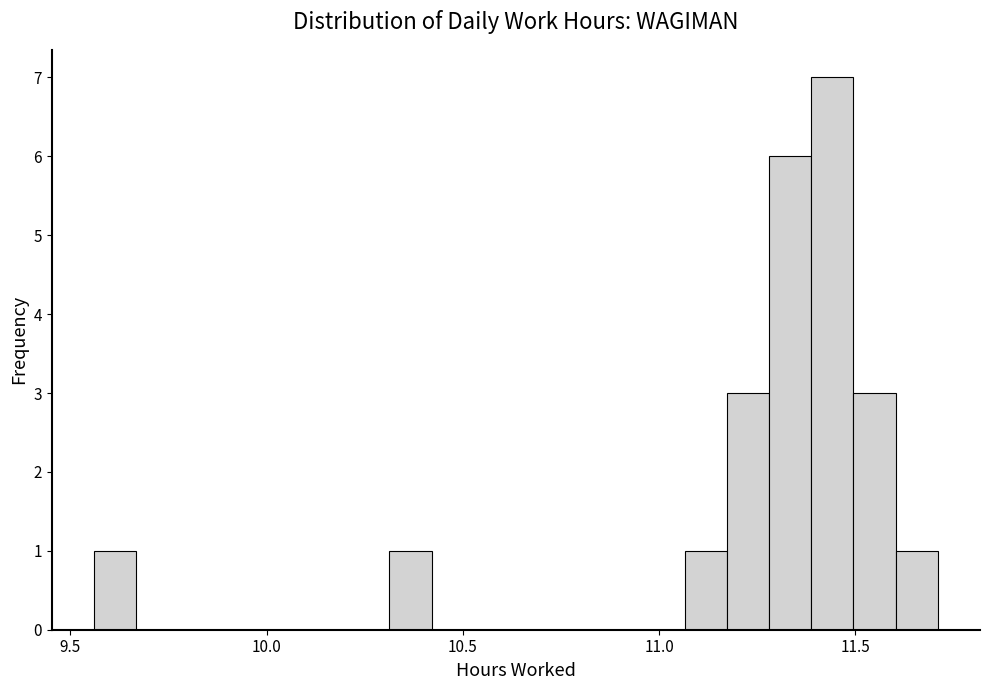

Read against the x-axis, roughly where is the centre of the tallest bar?

11.45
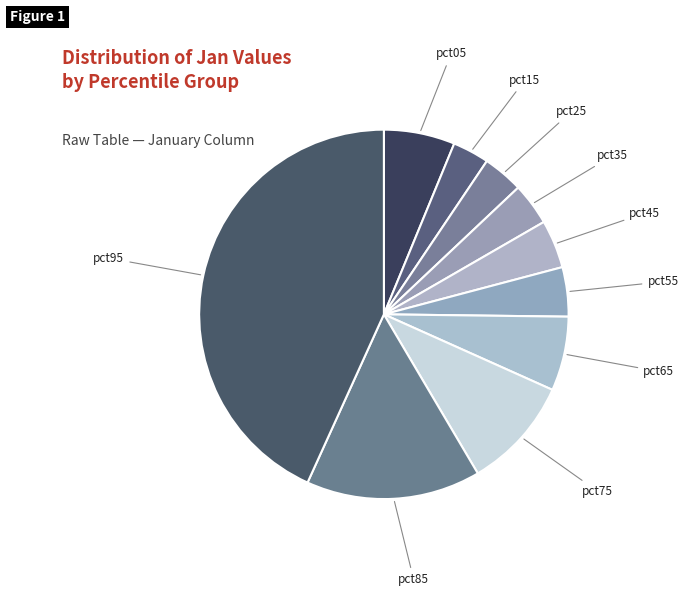

Is it true that pct45 is 4% of the pie?

True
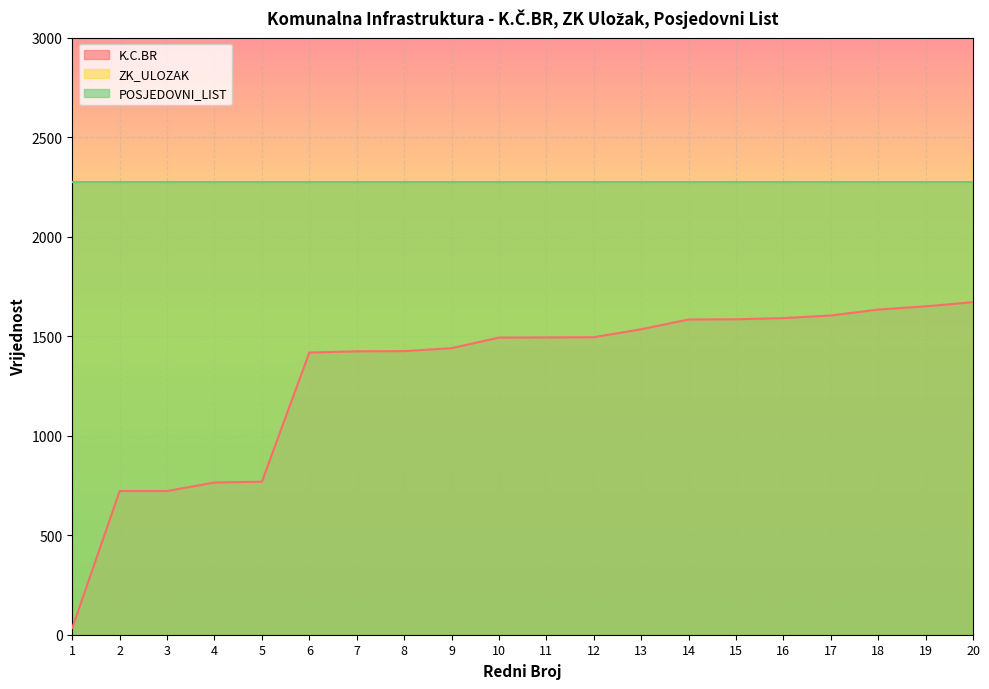

List the series in order of their peak value, lowest first.

K.C.BR, ZK_ULOZAK, POSJEDOVNI_LIST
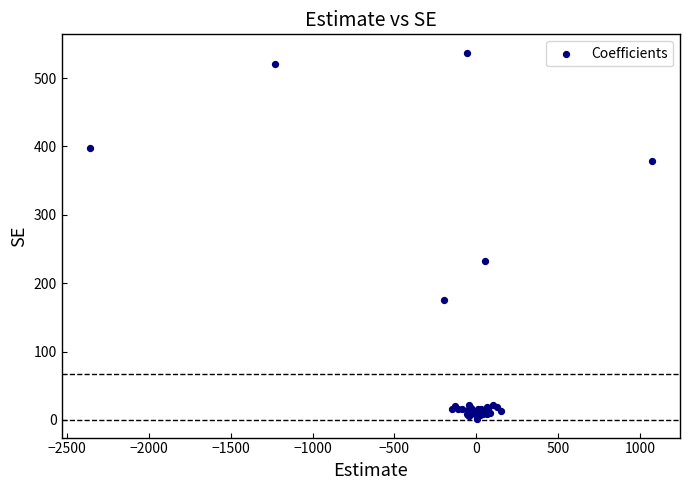

What Y value in the scatter plot is closest to 269?

232.8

● ● ● ●

Gib alle Zeilen der Einträge oben als nummerierte Liste wieder und lass dabei die Leerzeilen weg. Die Bilder gehören nicht in die Antwort.

LÖSUNG DER AUFGABE
1. Read against the x-axis, roughly where is the centre of the tallest bar?
2. 11.45
3. Is it true that pct45 is 4% of the pie?
4. True
5. List the series in order of their peak value, lowest first.
6. K.C.BR, ZK_ULOZAK, POSJEDOVNI_LIST
7. What Y value in the scatter plot is closest to 269?
8. 232.8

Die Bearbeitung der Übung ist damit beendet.